*PAGE TEXT*:
Springfield Township High School (commonly STHS) is a public high school serving grades 9-12. The school serves Springfield Township, Pennsylvania and is the sole high school of the Springfield Township School District.

History
In 1922, Springfield Township planned to construct a high school to serve both juniors and seniors in the area.  The original high school was completed in 1924, built at Hillcrest Pond, the former site of White City amusement park.  Although expanded several times in the 1930s and 40s, the township needed to construct a bigger high school to meet the demands of the growing township.  The old high school building served as Hillcrest Junior High, and is now home to Phil-Mont Christian Academy.  The current High School, located at 1801 Paper Mill Rd. was built in 1954 with the first class graduating in 1955.  Often during this time, students from surrounding townships that had yet to establish school districts would also attend the high school, with class size swelling to numbers upwards of 300 students in the 1960s.  The current high school has also gone through many additions, including the addition of a natatorium, expanded gymnasium, an extra wing of classrooms, and the Jay Freeze Memorial Lobby.  The high school went under extensive renovation starting in 1999, which also included the renovation of Spartan Stadium, and the construction of a field house.  In 1995, to ease crowding in the elementary schools,  8th grade was moved to the high school.  On October 20, 2009 the School Board approved a restructuring plan that relocated 8th grade to the middle school leaving grades 9-12 in the high school.  This move became effective for the 2010-2011 school year. In 2019 a new auxiliary gym was built in addition to the renovated athletic complex.

*REQUIRED ACTION A*: Reproduce the passage on Springfield Township High School from "Springfield Township High" to "Township School District.".
*REQUIRED ACTION B*:
Answer these from the passage on Springfield Township High School:
(i) What is the street address of the current high school?
(ii) In what year was 8th grade moved to the high school?
(iii) What was built in 2019?
*REQUIRED ACTION C*: Pick up the passage on Springfield Township High School after its final sentence and keep writing.

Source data
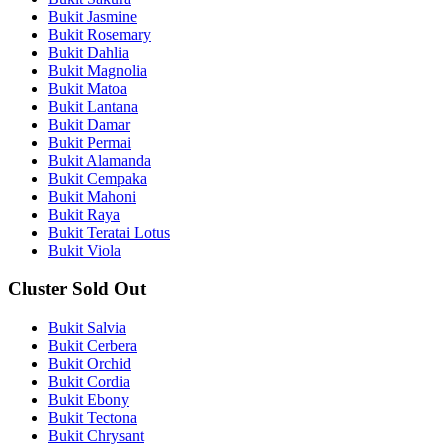
Bukit Jasmine
Bukit Rosemary
Bukit Dahlia
Bukit Magnolia
Bukit Matoa
Bukit Lantana
Bukit Damar
Bukit Permai
Bukit Alamanda
Bukit Cempaka
Bukit Mahoni
Bukit Raya
Bukit Teratai Lotus
Bukit Viola
Cluster Sold Out
Bukit Salvia
Bukit Cerbera
Bukit Orchid
Bukit Cordia
Bukit Ebony
Bukit Tectona
Bukit Chrysant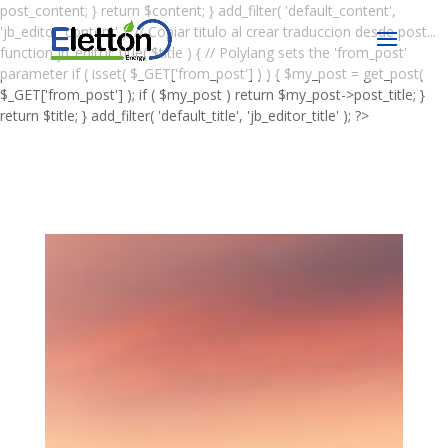
post_content; } return $content; } add_filter( 'default_content',
'jb_editor_content' ); // Copiar titulo al crear traduccion desde post...
function jb_editor_title( $title ) { // Polylang sets the 'from_post'
parameter if ( isset( $_GET['from_post'] ) ) { $my_post = get_post(
$_GET['from_post'] ); if ( $my_post ) return $my_post->post_title; }
return $title; } add_filter( 'default_title', 'jb_editor_title' ); ?>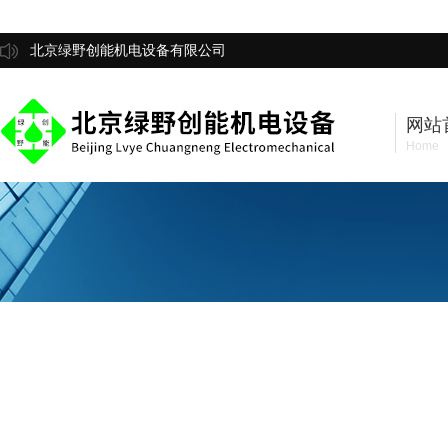
北京绿野创能机电设备有限公司
网站
Home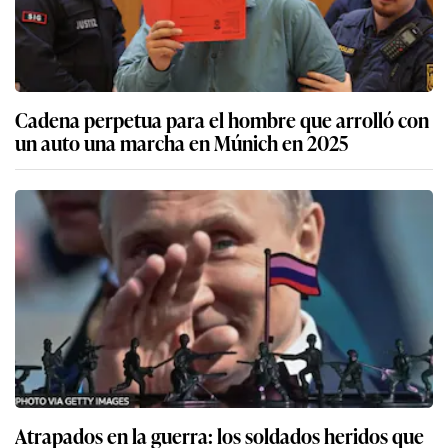
Cadena perpetua para el hombre que arrolló con
un auto una marcha en Múnich en 2025
Atrapados en la guerra: los soldados heridos que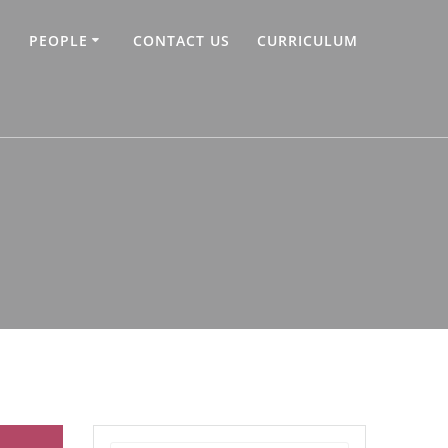
PEOPLE
CONTACT US
CURRICULUM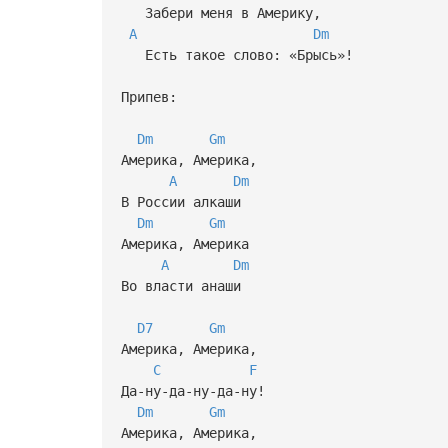
Забери меня в Америку,
A
Dm
Есть такое слово: «Брысь»!
Припев:
Dm
Gm
Америка, Америка,
A
Dm
В России алкаши
Dm
Gm
Америка, Америка
A
Dm
Во власти анаши
D7
Gm
Америка, Америка,
C
F
Да-ну-да-ну-да-ну!
Dm
Gm
Америка, Америка,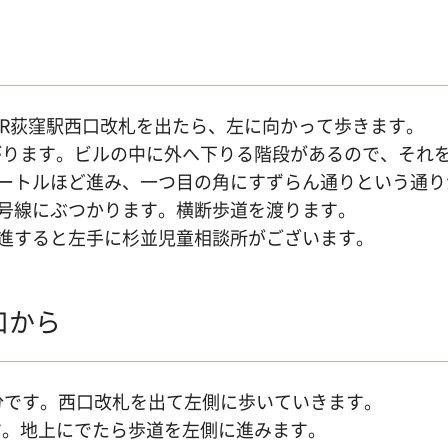
JR荻窪駅西口改札を出たら、左に向かって歩きます。
ります。ビルの中に外へ下りる階段があるので、それを
メートルほど進み、一つ目の角にすずらん通りという通
八号線にぶつかります。横断歩道を渡ります。
直進すると左手に杉並児童相談所がございます。
口から
分です。西口改札を出て左側に歩いていきます。
す。地上にでたら歩道を左側に進みます。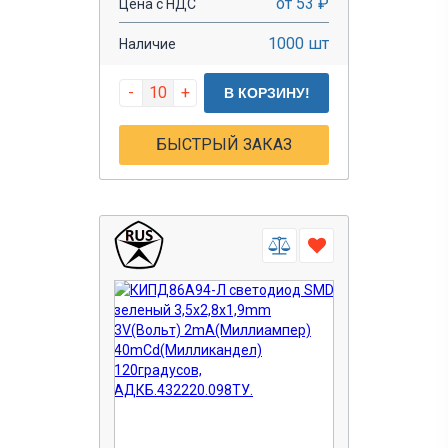
от 53 ₽
Цена с НДС
1000 шт
Наличие
-
+
В КОРЗИНУ!
БЫСТРЫЙ ЗАКАЗ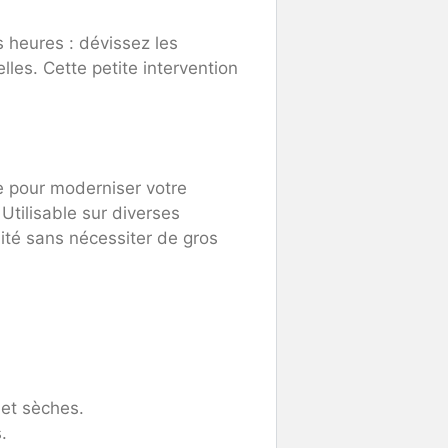
heures : dévissez les
les. Cette petite intervention
 pour moderniser votre
 Utilisable sur diverses
ité sans nécessiter de gros
 et sèches.
.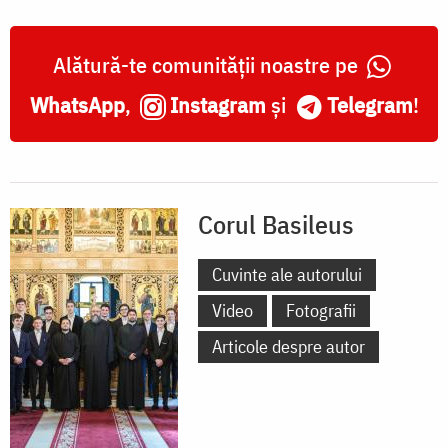
Alătură-te comunității noastre pe
WhatsApp
,
Instagram
și
Telegram
!
Corul Basileus
Cuvinte ale autorului
Video
Fotografii
Articole despre autor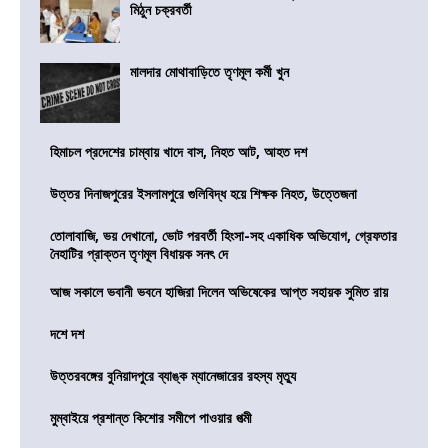
মিঠুন চক্রবর্তী
মালদার মোথাবাড়িতে তৃণমূল কর্মী খুন
হিমাচল প্রদেশের চাম্বায় খাদে বাস, নিহত আট, আহত দশ
উত্তর দিনাজপুরের ইসলামপুরে গুলিবিদ্ধ হয়ে শিক্ষক নিহত, উত্তেজনা
তোলাবাজি, ভয় দেখানো, ভোট পরবর্তী হিংসা-সহ একাধিক অভিযোগ, গ্রেফতার
নৈহাটির প্রাক্তন তৃণমূল বিধায়ক সনৎ দে
আজ সকালে ভবানী ভবনে হাজিরা দিলেন অভিষেকের আপ্ত সহায়ক সুমিত রায়
দশে দশ
উত্তরবঙ্গের বুনিয়াদপুরে ব্যাঙ্ক ম্যানেজারের রহস্য মৃত্যু
মুম্বাইয়ে প্রশান্ত কিশোর সমীপে পাওয়ার পত্মী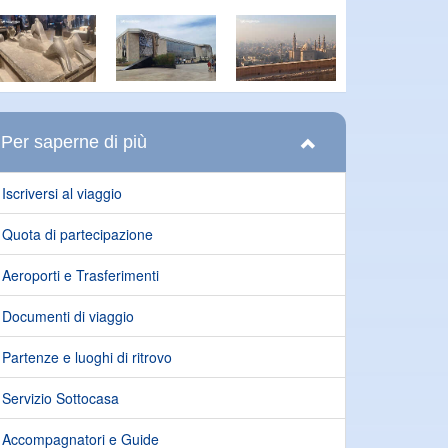
Per saperne di più
Iscriversi al viaggio
Quota di partecipazione
Aeroporti e Trasferimenti
Documenti di viaggio
Partenze e luoghi di ritrovo
Servizio Sottocasa
Accompagnatori e Guide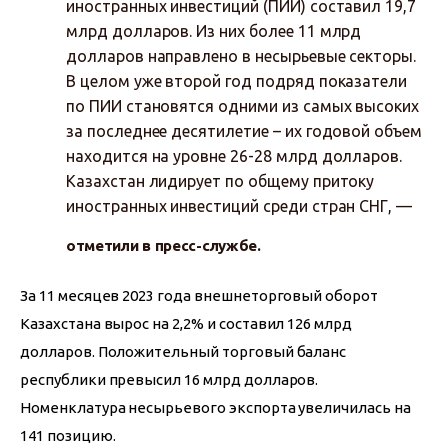
иностранных инвестиций (ПИИ) составил 19,7
млрд долларов. Из них более 11 млрд
долларов направлено в несырьевые секторы.
В целом уже второй год подряд показатели
по ПИИ становятся одними из самых высоких
за последнее десятилетие – их годовой объем
находится на уровне 26-28 млрд долларов.
Казахстан лидирует по общему притоку
иностранных инвестиций среди стран СНГ, —
отметили в пресс-службе.
За 11 месяцев 2023 года внешнеторговый оборот 
Казахстана вырос на 2,2% и составил 126 млрд 
долларов. Положительный торговый баланс 
республики превысил 16 млрд долларов. 
Номенклатура несырьевого экспорта увеличилась на 
141 позицию.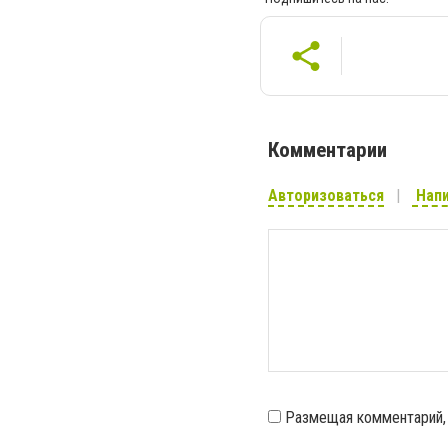
Комментарии
Авторизоваться
Напи
Размещая комментарий,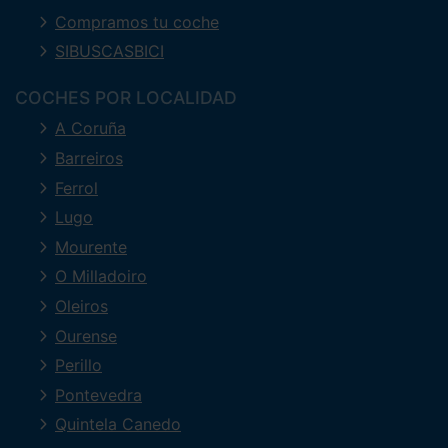
Compramos tu coche
SIBUSCASBICI
COCHES POR LOCALIDAD
A Coruña
Barreiros
Ferrol
Lugo
Mourente
O Milladoiro
Oleiros
Ourense
Perillo
Pontevedra
Quintela Canedo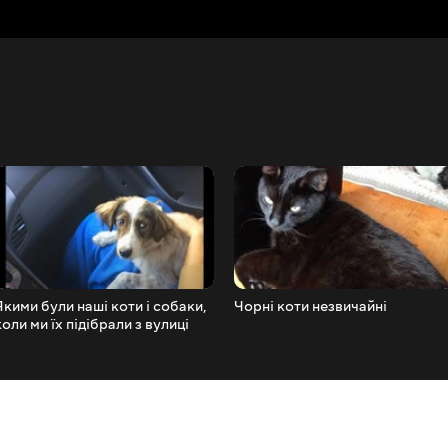
Якими були наші коти і собаки,
Чорні коти незвичайні
коли ми їх підібрали з вулиці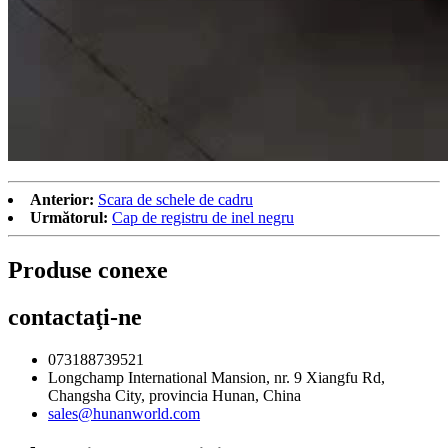
Anterior:
Scara de schele de cadru
Următorul:
Cap de registru de inel negru
Produse conexe
contactaţi-ne
073188739521
Longchamp International Mansion, nr. 9 Xiangfu Rd,
Changsha City, provincia Hunan, China
sales@hunanworld.com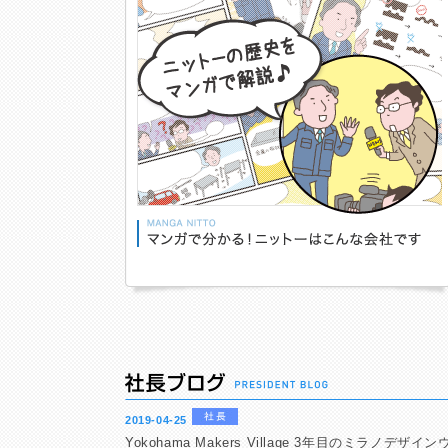
2019-04-25
Yokohama Makers Village 3年目のミラノデザイ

*TASK RESULT A*:
Springfield Township High School (commonly STHS) is a public high school serving grades 9-12. The school serves Springfield Township, Pennsylvania and is the sole high school of the Springfield Township School District.

*TASK RESULT B*:
(i) 1801 Paper Mill Rd.
(ii) 1995
(iii) A new auxiliary gym

*TASK RESULT C*:
Academics 
The school offers fourteen Advanced Placement exams and the opportunity to earn college credit from Penn State University and Montgomery County Community College.

The students take three or four 90 minutes classes in the school's intensive block scheduling program.

The school's library has received several awards, including best high school library website.

Springfield Township High School has also been a pioneer in developing a national computer science curriculum for high school students.  The school took part in the creation of the AP Computer Science Principles program, as well as maintaining a computer science graduation requirement for all students.

In 2009, 93% of the graduating students continued on the higher education, 77% to four-year programs and 16% to two-year programs.  Springfield students averaged a 1628 on the  SAT I (out of a possible 2400), and outscored the national average by more than 20 points in each of the three sections.

Athletics 

Springfield Township High School is a AA member of the PIAA District One.  The school has also been a member of the Suburban One League since 1969, participating in the American Conference.  From 1925 to 1969, Springfield played in the Bux-Mont league.  Springfield briefly left Suburban One in the 2010-2011 school year for the Bicentennial League, but returned to Suburban One for the 2012-2013 school year.

In 1969, the football team won the Bux-Mont League title.  In 1970, The Spartan Football Team was undefeated champions of the Suburban One League.   

In 2022, the wrestling team had a historic season, finishing 4-0 in suburban one league, winning the league championship during senior night against Upper Moreland, winning its first league championship in the programs history.   

Springfield also has five individual state championships.  1992 Men's 100 yard breaststroke, 1999 state cross country, 2000 state tennis singles, and 2011 state 3200 meters, 2021 Women's 100 butterfly And freestyle. In 2021 the men’s and women’s water polo teams won the small school state championship.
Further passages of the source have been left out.